The law refers to these as superseding or intervening causes. In some states the terms are different. In other states the terms may be used more as synonyms. The point is that a superseding cause is an event, which occurs after the defendant’s original negligent act, that breaks the chain of causation.
For example, let’s say Driver A negligently rear-ends Driver B, causing injury to Driver B. An emergency crew comes to pick up Driver B to take her to the hospital for evaluation. As medical personnel take Driver B from the ambulance, a lightning bolt strikes the stretcher and kills Driver B. The lightning strike would qualify as a superseding cause that breaks the chain of causation from Driver A’s negligent driving.

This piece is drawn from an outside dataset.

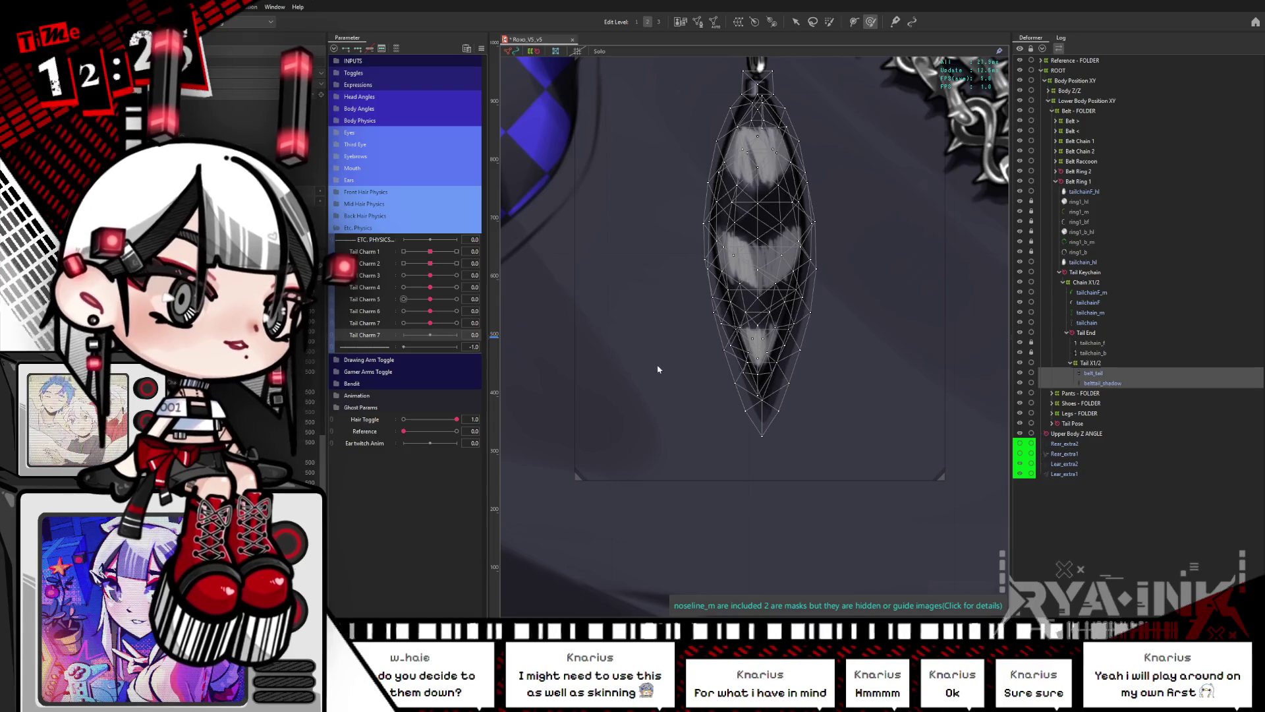
key(b)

Many times such intervening causes are called Acts of God. One recent example occurred in Louisiana when the owner of a building alleged that the company that leased his building had negligently attached a sign to the top of his building. During Hurricane Katrina, the sign smashed into the building and caused significant damage. The owner of the building sued the company that leased his building, contending that the improper attachment of the sign caused the damage. A Louisiana appeals court disagreed in Duboue v. CBS Outdoor (La.App. 2008; see LegalSpeak above), finding that the damage from Hurricane Katrina was an act of God that broke the chain of causation.